RIMPAC also provides a chance to show off the latest military technology, gadgetry and test systems like drones (during RIMPAC 2012 a submarine launched drone was tested) and practice live fire sinkings on decommissioned ships in an exercise called SINKEX (Sinking Exercises, planned between July 12-18 during RIMPAC 2014).
Besides this, RIMPAC provides a realistic setting for urban combat training, amphibious landings, under water sonar training and a host of other military exercises. A spokesman confirmed that PMRF will provide “subsurface, surface and air training capabilities. Ships, submarines and aircraft [will] train on an instrumented range … off the northwest shores of Kaua‘i.”
Not the base, our base
Kaua‘i may be only 35 square miles larger than the city of Phoenix with less than five percent of its population, but thanks to PMRF, it plays an outsized role in America’s ability to wage wars, control the seas, skies and space and ensure that the U.S. military juggernaut can continue in its quest to maintain Full-spectrum Dominance. Like RTS in the Marshall Islands and Vandenberg Air Force Base (California), PMRF is a key spoke in the military missile testing arsenal.
At the end of the tour, Captain Hay drove us to the gate, thanked us and said that he hoped when people on Kaua‘i spoke about PMRF they wouldn’t talk about “the base” but rather “our base.”
As I drove away, passing the surrounding fields, a hard rain began to fall and I reflected. If PMRF is our base, then it is also our kuleana (responsibility) to understand what goes on inside and to make the connections between it and events around the world. Militarism and war do not take place in a vacuum. What happens here affects people around the world. It is incumbent on us to closely follow what our base is doing beyond the occasional headline rocket launch or star-spangled hoopla of Fourth of July fireworks.

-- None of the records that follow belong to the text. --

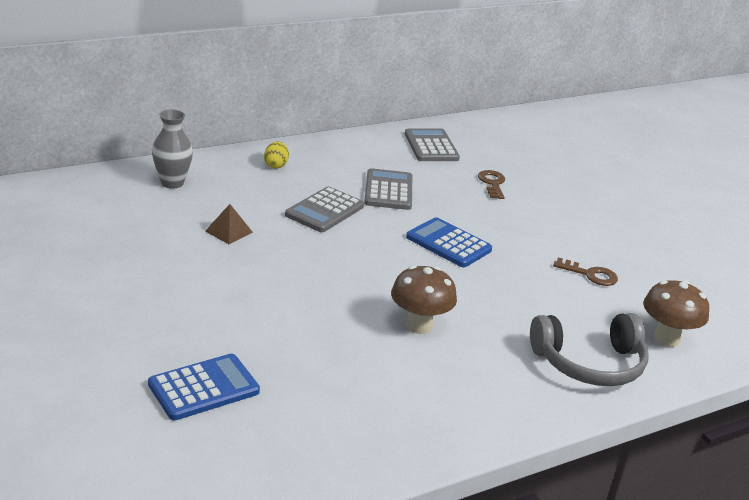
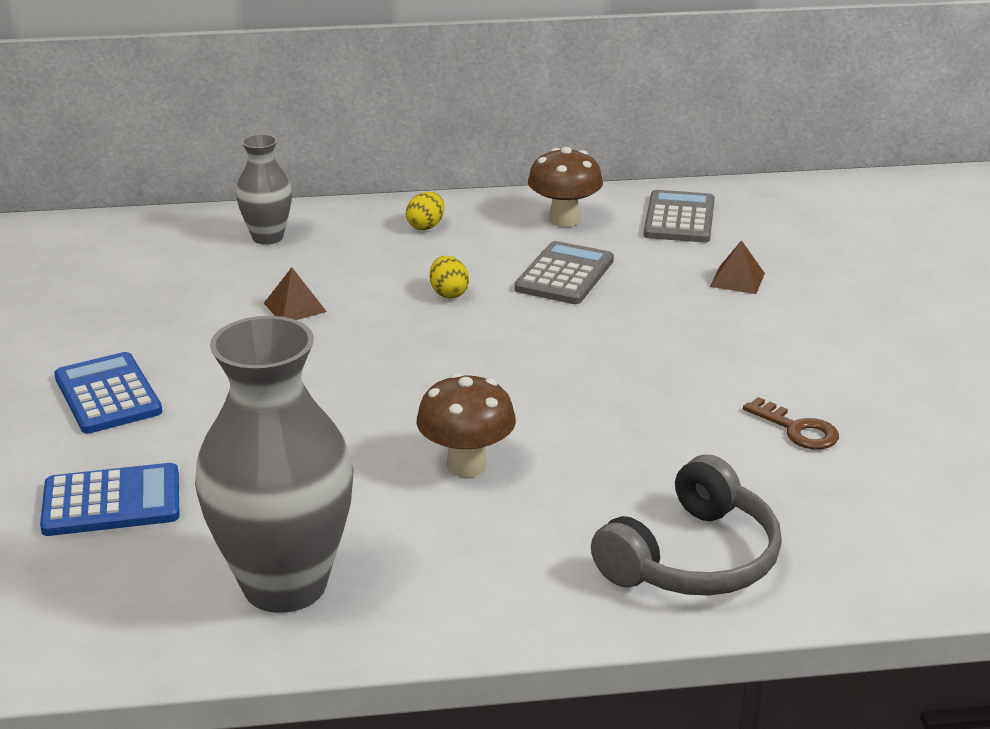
camera: 25 degrees right, 0 degrees up
(324, 211) = (449, 293): grey calculator -> yellow egg
(364, 425) = (285, 585): none -> grey vase
(448, 243) = (600, 358): blue calculator -> blue calculator (108, 394)
(492, 183) = (737, 279): brown key -> brown pyramid
(589, 363) = (692, 558): grey headphones -> grey headphones turned 60 degrees counterclockwise
(666, 338) = (855, 542): brown mushroom -> brown mushroom (564, 220)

We need to understand that our base impacts lives in far away places, from the dun-colored hills of Afghanistan and the war-torn cities of Syria and Iraq to the shallow blue lagoons of Micronesia’s coral atolls and the gritty urban landscapes across the U.S. where many veterans end up after war.
Each of us must ask ourselves if our base is pursuing our values, and on a course that is in our best long-term interests.